The prevailing opinion at present is that the Campignian distinctly precedes the typical Neolithic of the Swiss lake-dwellings, a stage known as the Robenhausian. Thus the Neolithic culture becomes fully established in the period of the Swiss Lake Dwellings, remains of which are found at Moosseedorf, Wauwyl, Concise on Lake Neufchâtel, and Robenhausen on Lake Pfaeffikon. The latter is the Robenhausian type station.

Distinctive Features of the Neolithic Epoch

The first of these is the presence of implements of polished stone which find their way gradually into western Europe. The neoliths at first are greatly outnumbered by chipped and flaked implements, and some of the latter show a survival of the familiar types of the Old Stone Age, while others belong to entirely distinct types which had an independent development in the far East.

The chief economic change is seen in the rudimentary knowledge of agriculture and in the use of a variety of plants and seeds, accompanied by the gradual appearance of implements for the preparation of the soil and for harvesting the crops. This new source of food supply leads to the establishment of permanent stations and camps and more or less to the abandonment of nomadic modes of life. Near the ancient camp sites and villages, therefore, are found implements for the preparation of skins and hides, because the chase was still maintained for purposes of clothing as well as for food.

Still more distinctive of the Neolithic is the introduction of pottery, which is at first used in the preparation of food. In the hearths or kitchen-middens and in the refuse heaps of the camps we no longer find evidence of the splitting of the jaws of mammals and of the long and short bones of the limbs, or even of the larger foot bones, in search of marrow, which is such a universal feature of the Upper Palæolithic deposits.

The artistic impulse of the north is very crude and naturalistic. In the Spanish peninsula, accompanying and following the schematic period described in the early part of this chapter, there was a long stage of development in which men were painting on rocks, mostly in the form of silhouettes, naturalistic figures of animals and of people.[(24)]

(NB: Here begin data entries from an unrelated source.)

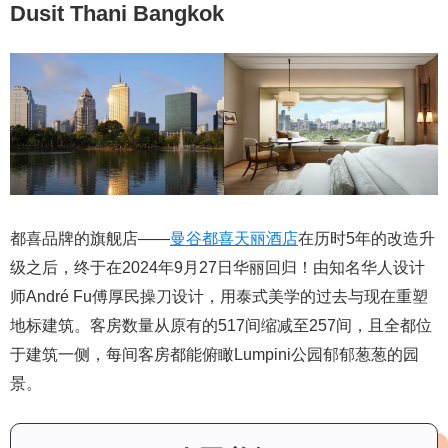
Dusit Thani Bangkok
都喜品牌的旗舰店——
曼谷都喜天丽酒店
在历时5年的改造升
级之后，终于在2024年9月27日华丽回归！由知名华人设计
师André Fu傅厚民操刀设计，用泰式美学的过去与现在重塑
地标建筑。客房数量从原有的517间缩减至257间，且全都位
于建筑一侧，每间客房都能俯瞰Lumpini公园郁郁葱葱的园
景。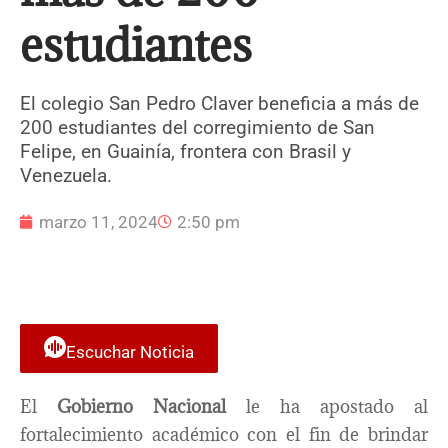
estudiantes
El colegio San Pedro Claver beneficia a más de
200 estudiantes del corregimiento de San
Felipe, en Guainía, frontera con Brasil y
Venezuela.
marzo 11, 2024
2:50 pm
Escuchar Noticia
El
Gobierno Nacional
le ha apostado al
fortalecimiento académico con el fin de brindar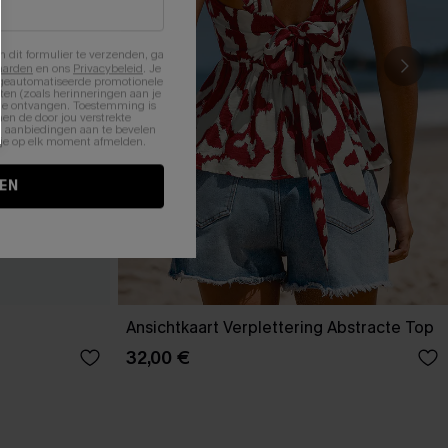
n dit formulier te verzenden, ga
aarden
en ons
Privacybeleid
. Je
 geautomatiseerde promotionele
en (zoals herinneringen aan je
te ontvangen. Toestemming is
en de door jou verstrekte
n aanbiedingen aan te bevelen
nt je op elk moment afmelden.
EN
Ansichtkaart Verplettering Abstracte Top
32,00 €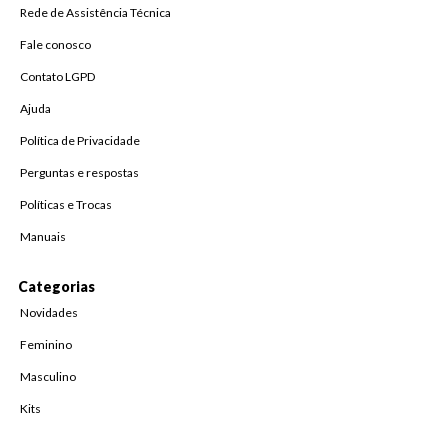
Rede de Assistência Técnica
Fale conosco
Contato LGPD
Ajuda
Política de Privacidade
Perguntas e respostas
Políticas e Trocas
Manuais
Categorias
Novidades
Feminino
Masculino
Kits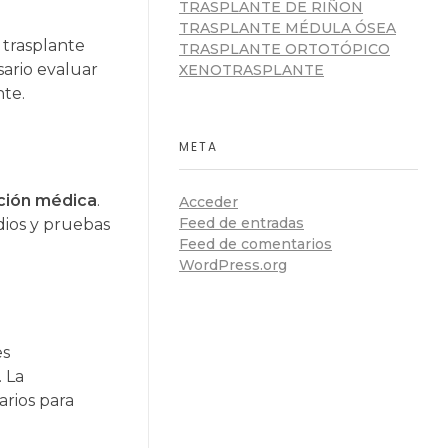
TRASPLANTE DE RIÑON
TRASPLANTE MÉDULA ÓSEA
 trasplante
TRASPLANTE ORTOTÓPICO
ario evaluar
XENOTRASPLANTE
nte.
?
META
ción médica
.
Acceder
Feed de entradas
udios y pruebas
Feed de comentarios
WordPress.org
es
 La
arios para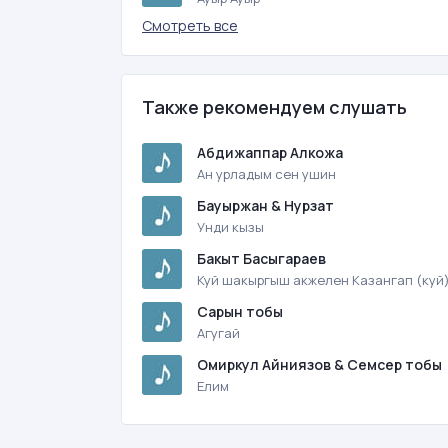
Смотреть все
Также рекомендуем слушать
Абдижаппар Алкожа
Ан урладым сен ушин
Бауыржан & Нурзат
Унди кызы
Бакыт Басыгараев
Куй шакыргыш акжелен Казангап (куй
Сарын тобы
Агугай
Омиркул Айниязов & Семсер тобы
Елим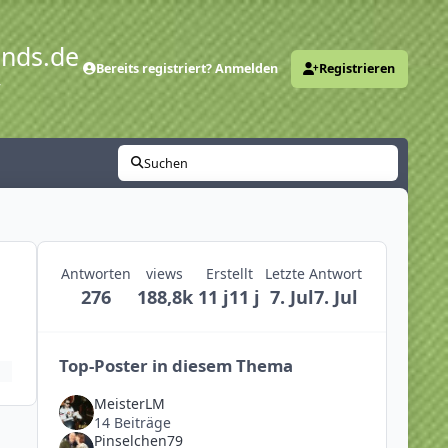
ends.de
Bereits registriert? Anmelden
Registrieren
y
Suchen
Antworten
views
Erstellt
Letzte Antwort
276
188,8k
11 j
11 j
7. Jul
7. Jul
Top-Poster in diesem Thema
MeisterLM
14 Beiträge
Pinselchen79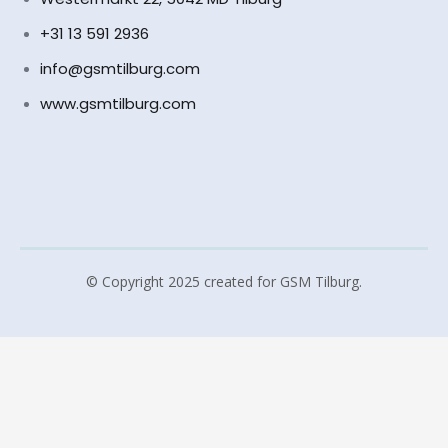
+31 13 591 2936
info@gsmtilburg.com
www.gsmtilburg.com
© Copyright 2025 created for GSM Tilburg.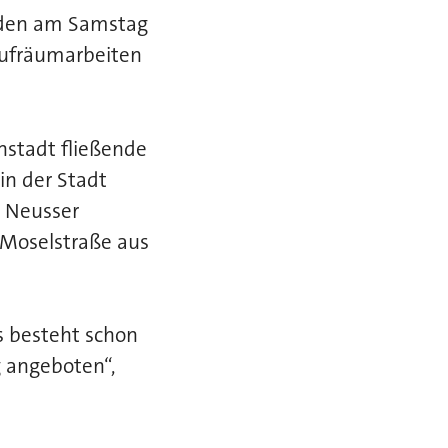
erden am Samstag
Aufräumarbeiten
nstadt fließende
in der Stadt
r Neusser
 Moselstraße aus
s besteht schon
g angeboten“,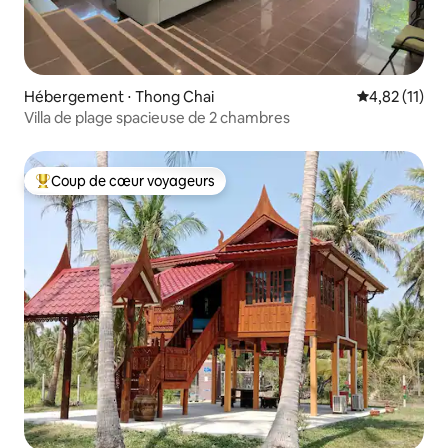
Hébergement ⋅ Thong Chai
Évaluation mo
4,82 (11)
Villa de plage spacieuse de 2 chambres
Coup de cœur voyageurs
Coups de cœur voyageurs les plus appréciés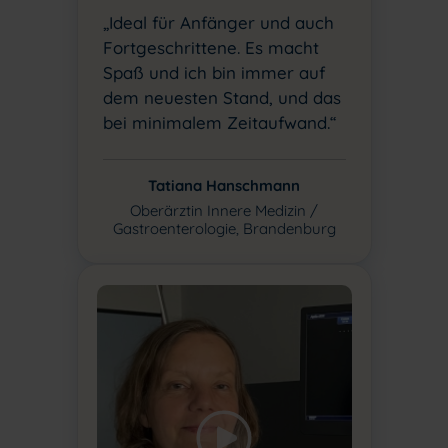
„Ideal für Anfänger und auch
Fortgeschrittene. Es macht
Spaß und ich bin immer auf
dem neuesten Stand, und das
bei minimalem Zeitaufwand.“
Tatiana Hanschmann
Oberärztin Innere Medizin /
Gastroenterologie, Brandenburg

The presence of the moose in these drawings concurs with that of the two bison represented in the cavern of Cogul and would tend to indicate that these paintings belong to Upper Palæolithic times, although it is now considered that they are of early Neolithic age. The character of these animal designs is totally different from that of the Magdalenian period in the north and is analogous rather to that of the Bushmen of South Africa. The authors of these frescos represent not only the ibex, stag, and wild cattle but also the horse, moose, fallow deer, wolf, and occasionally the birds. There are many features in this art which show its absolute independence of origin from that of the Magdalenian of the north, among them the frequent presence of composition and the almost invariable presence of human figures.